The La Galera Imperial Jade Robusto is an impressive cigar at the moment, but as I noted throughout the review, it still feels like it has a lot more to give. The red chili pepper is one of the main things that stands out from this cigar, and even though it’s not an inherently peppery cigar, that aspect is a good indication that the Cameroon wrapper is contributing to the profile.

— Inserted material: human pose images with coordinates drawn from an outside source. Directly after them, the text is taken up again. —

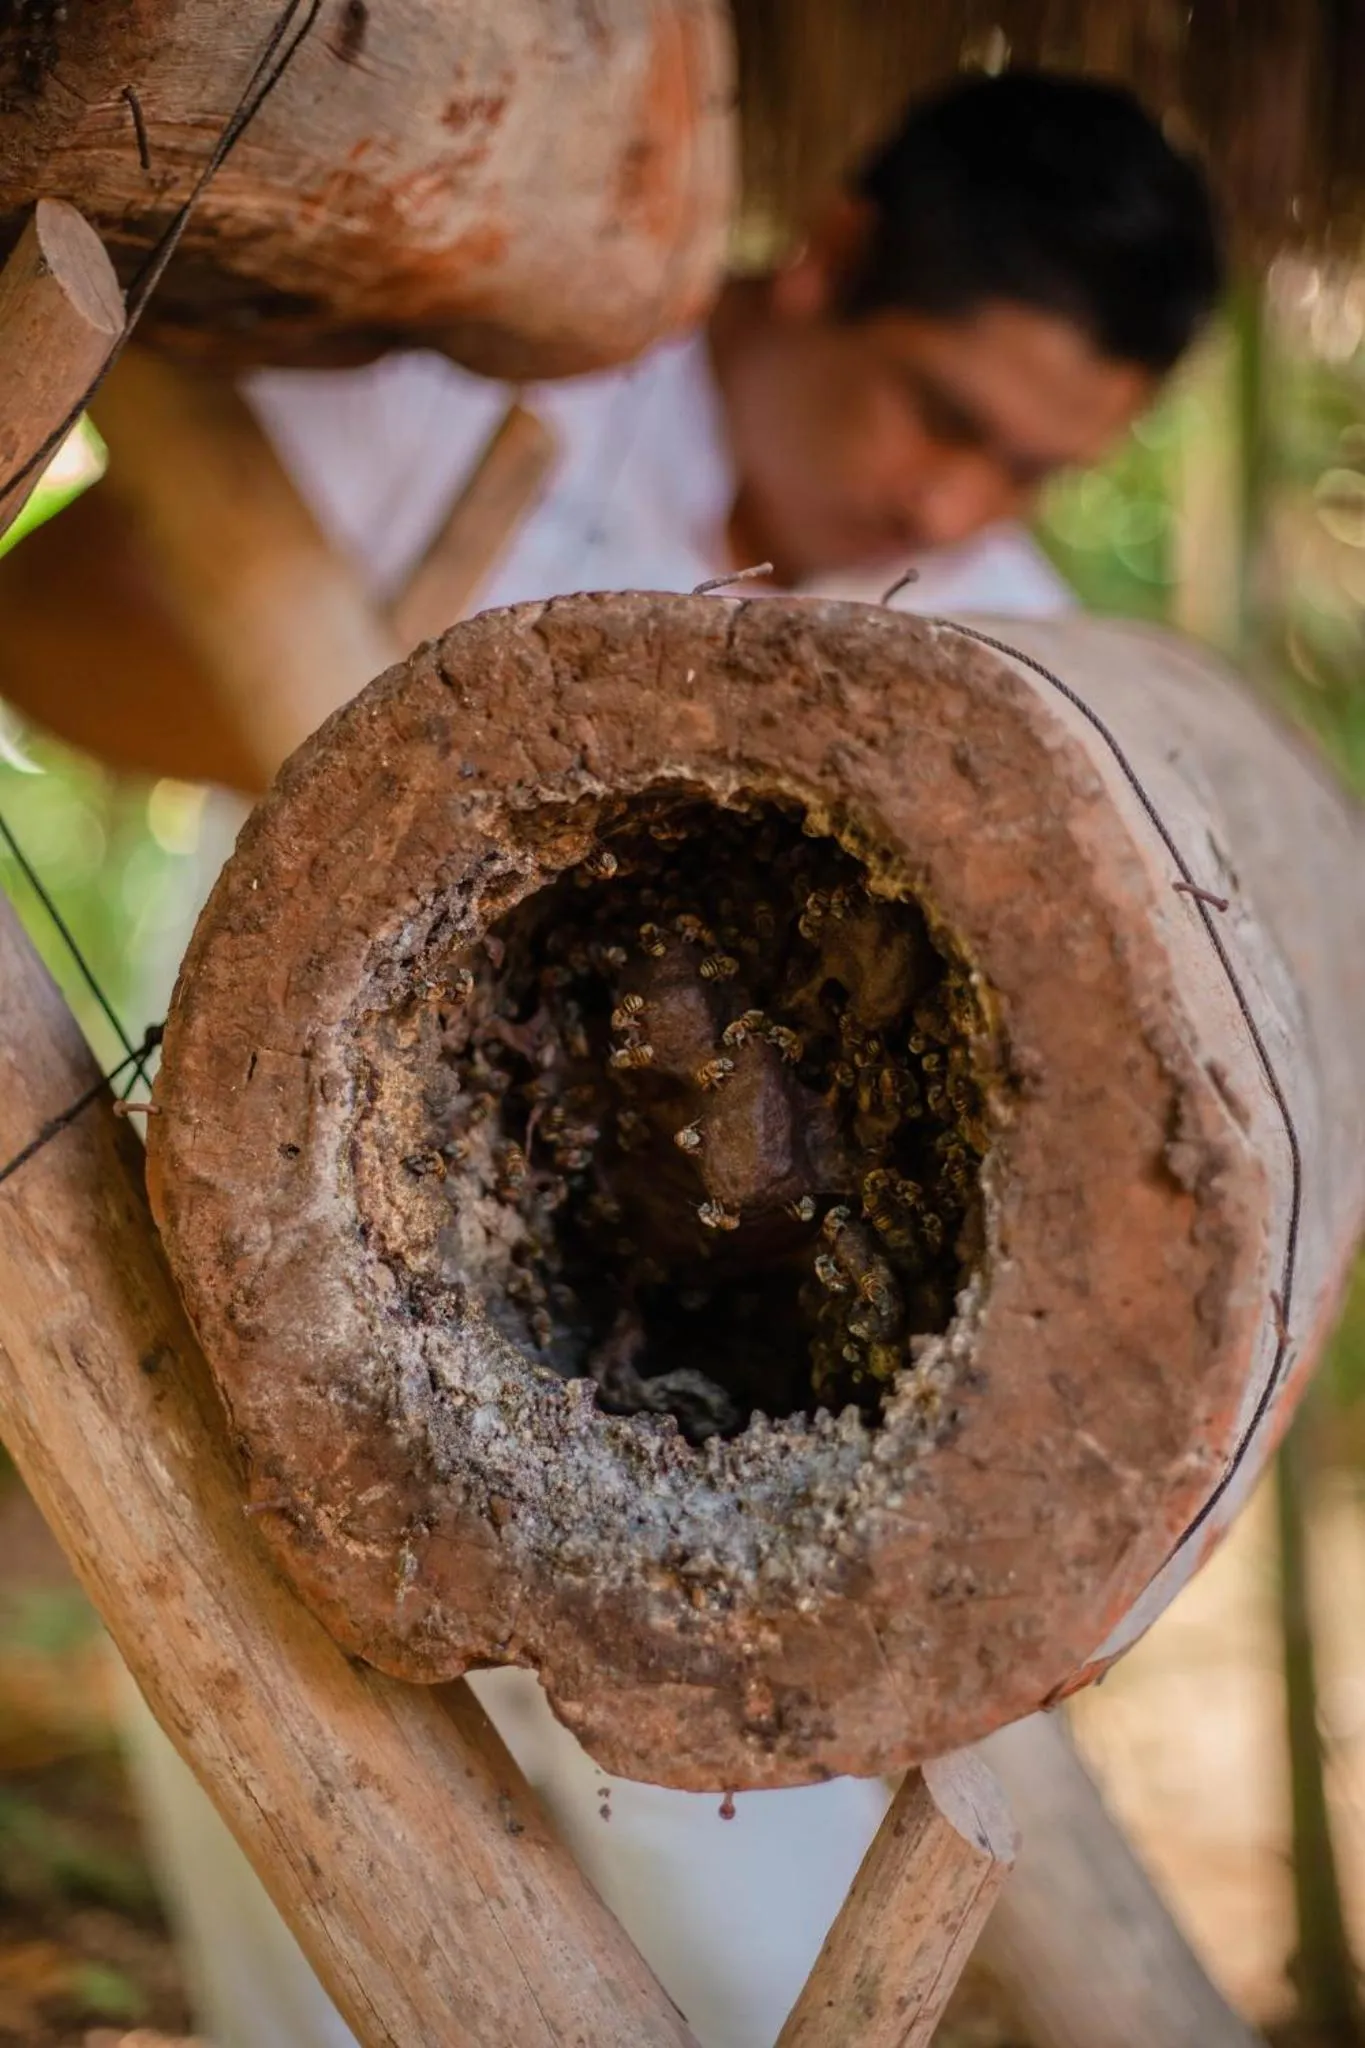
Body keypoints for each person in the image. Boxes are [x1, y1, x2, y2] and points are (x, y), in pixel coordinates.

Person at [119, 68, 1224, 2048]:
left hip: (763, 1419)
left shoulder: (1013, 662)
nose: (958, 508)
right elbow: (40, 616)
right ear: (829, 263)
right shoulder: (466, 408)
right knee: (310, 1927)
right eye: (944, 415)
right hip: (317, 1272)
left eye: (1031, 473)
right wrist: (370, 725)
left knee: (734, 1958)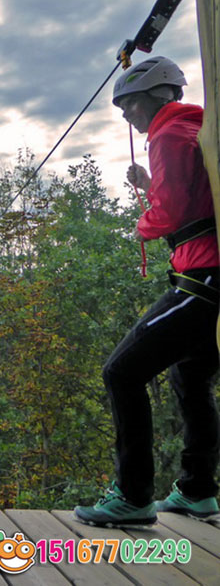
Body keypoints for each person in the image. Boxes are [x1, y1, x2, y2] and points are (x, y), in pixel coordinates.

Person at [74, 56, 220, 526]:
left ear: (155, 97)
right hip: (211, 275)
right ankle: (197, 490)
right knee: (189, 378)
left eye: (128, 104)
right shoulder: (194, 130)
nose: (125, 115)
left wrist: (143, 223)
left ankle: (134, 496)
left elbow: (171, 215)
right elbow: (192, 196)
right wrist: (153, 184)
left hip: (203, 279)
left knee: (121, 371)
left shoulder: (169, 135)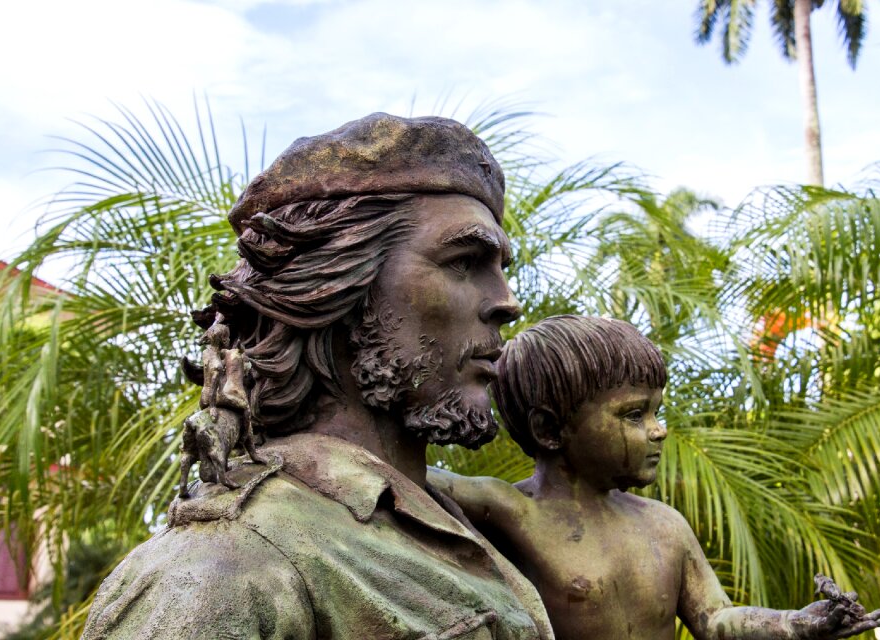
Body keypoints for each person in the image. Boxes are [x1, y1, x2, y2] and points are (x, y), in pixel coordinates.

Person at [82, 114, 554, 639]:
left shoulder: (450, 528)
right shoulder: (224, 569)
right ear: (335, 283)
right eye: (465, 261)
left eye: (502, 268)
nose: (506, 302)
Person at [429, 315, 880, 640]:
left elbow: (716, 621)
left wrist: (795, 623)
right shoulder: (512, 512)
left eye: (656, 411)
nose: (659, 429)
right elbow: (391, 468)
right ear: (550, 429)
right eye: (633, 414)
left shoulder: (664, 526)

Yet the full complement of flavors—particularly sweetness—really seemed to be struggling to shine through. I’m also inclined to think that while the Dominican binder and filler are doing a good job contributing a creamy and earthy base profile, they too have more to add to the blend. Beyond the flavor, the construction on all three cigars was nearly flawless, though I wouldn’t have minded a slightly more open draw to help mitigate the feeling that the flavors were still quite compact. If this cigar can open up its flavor profile a bit more, this cigar could become really good. For now, I'm happy to enjoy it as is while waiting to see how things progress.